• FRAGMENTO CITADO
--

Los dos grandes proyectos aeronáuticos del Airbus A-350 y el Boeing 787 Dreamliner incorporan ya el 50 por ciento de fibra de carbono. Y el futuro trae más investigación para sustituir las resinas que conforman la fibra de carbono por otras más naturales. También la forma de producción evoluciona, con procesos de fabricación sin autoclave, el horno eléctrico usado para que la fibra de carbono coja rigidez.

--

• DATOS DISPONIBLES

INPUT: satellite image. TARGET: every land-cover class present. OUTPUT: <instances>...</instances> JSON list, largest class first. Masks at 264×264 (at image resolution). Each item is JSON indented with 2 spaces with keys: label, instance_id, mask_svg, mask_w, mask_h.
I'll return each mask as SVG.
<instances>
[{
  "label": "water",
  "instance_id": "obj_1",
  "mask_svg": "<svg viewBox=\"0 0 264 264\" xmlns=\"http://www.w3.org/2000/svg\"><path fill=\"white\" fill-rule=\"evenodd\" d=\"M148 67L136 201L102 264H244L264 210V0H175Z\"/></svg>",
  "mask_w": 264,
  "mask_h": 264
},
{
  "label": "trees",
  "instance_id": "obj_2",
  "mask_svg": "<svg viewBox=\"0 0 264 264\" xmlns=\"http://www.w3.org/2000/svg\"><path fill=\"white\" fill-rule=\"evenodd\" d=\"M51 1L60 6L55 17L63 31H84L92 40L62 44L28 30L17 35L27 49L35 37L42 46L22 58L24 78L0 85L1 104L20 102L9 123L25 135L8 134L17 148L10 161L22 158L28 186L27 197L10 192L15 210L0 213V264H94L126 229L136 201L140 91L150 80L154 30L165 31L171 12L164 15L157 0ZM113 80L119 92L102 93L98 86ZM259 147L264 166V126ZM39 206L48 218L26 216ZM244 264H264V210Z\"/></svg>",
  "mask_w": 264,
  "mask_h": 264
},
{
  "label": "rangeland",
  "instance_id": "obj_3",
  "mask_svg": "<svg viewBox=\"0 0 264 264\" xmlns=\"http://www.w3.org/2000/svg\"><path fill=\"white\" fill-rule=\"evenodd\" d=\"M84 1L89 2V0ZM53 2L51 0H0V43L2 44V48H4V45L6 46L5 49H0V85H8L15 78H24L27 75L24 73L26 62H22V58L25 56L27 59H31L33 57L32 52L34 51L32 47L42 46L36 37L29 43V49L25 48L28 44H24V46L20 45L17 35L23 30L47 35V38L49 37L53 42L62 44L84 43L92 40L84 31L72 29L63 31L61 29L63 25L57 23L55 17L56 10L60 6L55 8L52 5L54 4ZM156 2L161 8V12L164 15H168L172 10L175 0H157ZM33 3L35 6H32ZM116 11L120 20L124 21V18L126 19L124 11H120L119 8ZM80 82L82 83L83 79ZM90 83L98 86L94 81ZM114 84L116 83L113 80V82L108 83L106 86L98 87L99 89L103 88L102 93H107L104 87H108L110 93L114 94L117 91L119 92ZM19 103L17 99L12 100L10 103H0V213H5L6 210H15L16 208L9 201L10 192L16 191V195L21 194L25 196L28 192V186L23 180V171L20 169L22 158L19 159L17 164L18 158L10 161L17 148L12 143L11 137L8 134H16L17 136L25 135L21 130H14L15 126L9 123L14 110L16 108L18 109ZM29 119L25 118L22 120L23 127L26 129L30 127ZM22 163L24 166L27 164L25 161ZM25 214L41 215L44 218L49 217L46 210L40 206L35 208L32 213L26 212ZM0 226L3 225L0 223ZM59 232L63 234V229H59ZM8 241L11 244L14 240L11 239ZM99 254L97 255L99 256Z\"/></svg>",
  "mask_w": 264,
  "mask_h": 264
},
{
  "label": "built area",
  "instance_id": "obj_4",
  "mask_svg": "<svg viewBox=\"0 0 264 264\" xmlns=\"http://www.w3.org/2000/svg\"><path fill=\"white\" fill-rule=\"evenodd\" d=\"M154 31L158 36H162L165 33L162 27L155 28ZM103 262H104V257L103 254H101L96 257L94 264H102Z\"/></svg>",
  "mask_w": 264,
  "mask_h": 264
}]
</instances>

--

• CONSIGNA
Por favor, cambia "investigación" por "estudio" en el fragmento y escribe todo el tramo que va desde "Los dos grandes" hasta "carbono coja rigidez.". El material es independiente del fragmento.

• RESULTADO DEL EJERCICIO
Los dos grandes proyectos aeronáuticos del Airbus A-350 y el Boeing 787 Dreamliner incorporan ya el 50 por ciento de fibra de carbono. Y el futuro trae más estudio para sustituir las resinas que conforman la fibra de carbono por otras más naturales. También la forma de producción evoluciona, con procesos de fabricación sin autoclave, el horno eléctrico usado para que la fibra de carbono coja rigidez.